After the winery, we visited an agriturismo for lunch - I recall the sauteed local mushrooms and fried goat cheese being particularly good. Then back down the mountain to Taormina. We dropped off the Brits first, then the elders, and then when it was just me and Diana in the van she started going IN on the women and their attitude, and that’s another good thing about traveling alone is you end up being a confidant and getting the hot goss.
My week in Sicily was not nearly enough and I will be back to see this island jam-packed with messy delciousness and sunshine.

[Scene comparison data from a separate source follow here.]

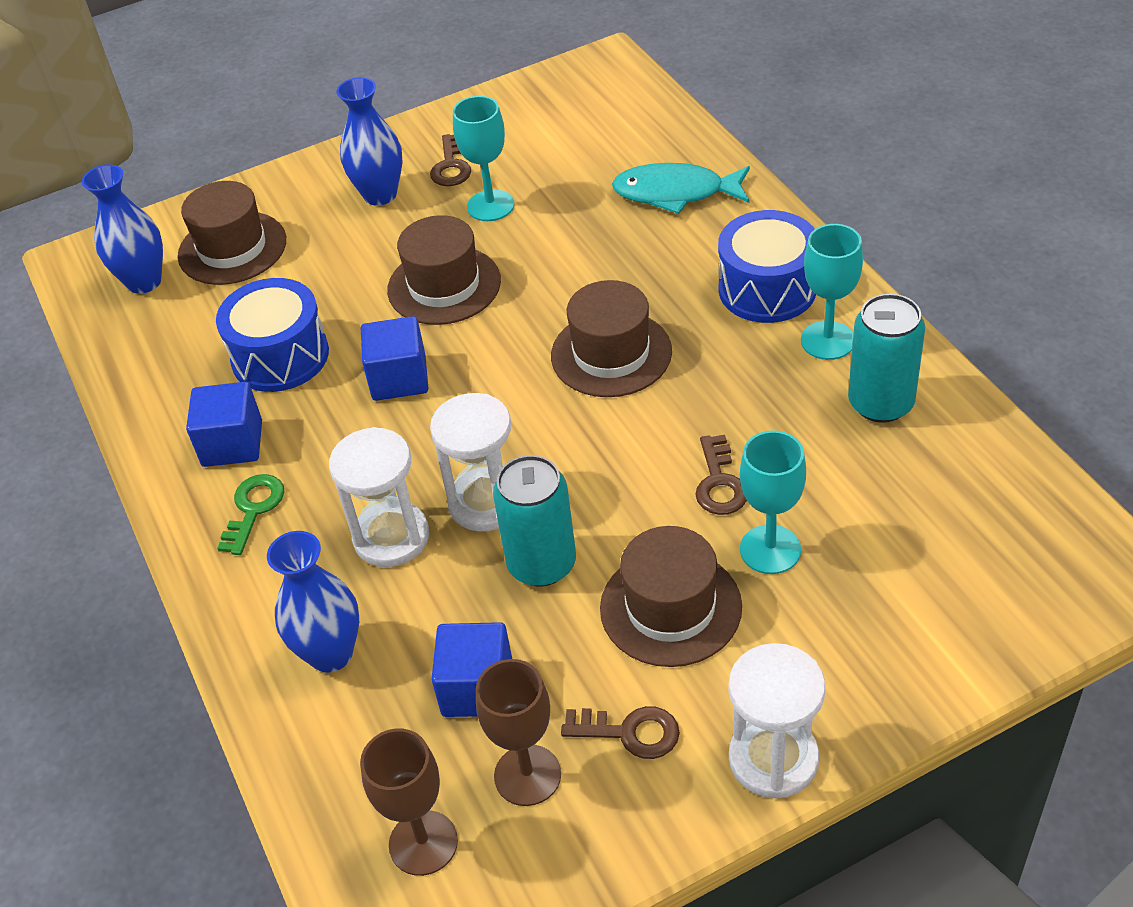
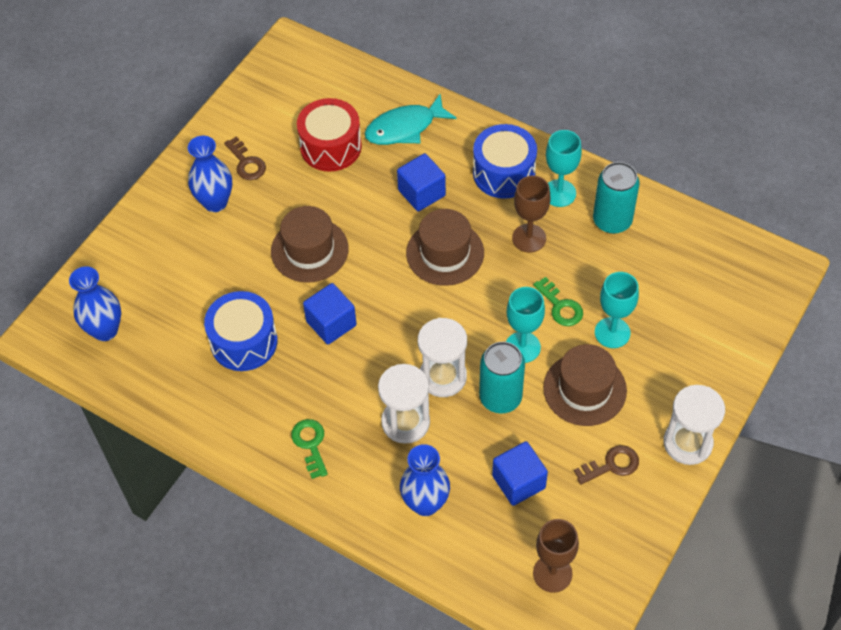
camera: 35 degrees left, 10 degrees up
(232, 248) = (146, 281): brown hat -> none
(232, 444) = (262, 411): blue cube -> blue cube (421, 193)
(490, 206) = (295, 182): turquoise goblet -> turquoise goblet (522, 347)
(527, 775) = (578, 513): brown goblet -> brown goblet (529, 238)
(565, 183) = (331, 147): none -> red drum
(719, 482) = (560, 306): brown key -> green key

Very good paint colors offset by deep green foliage
My day of proper sun at Mazzaro` Beach
Even a peeling wall looks chic somehow
View from the ancient theater - started as Greek, finished as Roman. I took the guided tour which allowed me to listen first in Italian and then confirm what I heard in English! It’s better than school!
Did you know Romans invented bricks?
Etna shrouded in clouds behind Taormina. I think I took this from the Belmond Grand Timeo terrace where I had a very costly aperitivo but it was worth it for the sunset view after a dreary day and CASHEWS as part of the snacks! The luxury.
The plants and cars in Sicily are covered with a brown silt from sand that’s blown in from the Sahara. Then in the corners of the terraces and on patios there’s pulverized volcano dust, bits of the black lava rock that the wind carries from Etna.
Wood pigeons having a snack in a nespola (loquat) tree outside my apartment.
If I’m going to become a birder, and we know it’s only a matter of time, I really need a better camera lens.
Morning view of the Ionian Sea from the apartment. All different birds would swoop and whoop through this greenery throughout the day.
The bottom left neighbor had a chicken and one morning I heard him greeting it, saying “Buongiorno... buongiorno.”
The city at sea level is Giardini Naxos, the first Greek colony in Sicily, which according to our tour guide, translates to ‘Garden Garden,’ in Italian and Greek. Apparently double-naming places in different languages is a Sicilian tradition to denote how beautiful or special some place is and points to the island’s varied colonizers - Arab, Norman, Greek, so on.
This is mostly what I look like now: pinning back my growing-out breakup bangs into a modified Bump It shape (IFYKYK), wearing all the necklaces that I can’t stop buying on this trip, and getting too much sun and not enough water.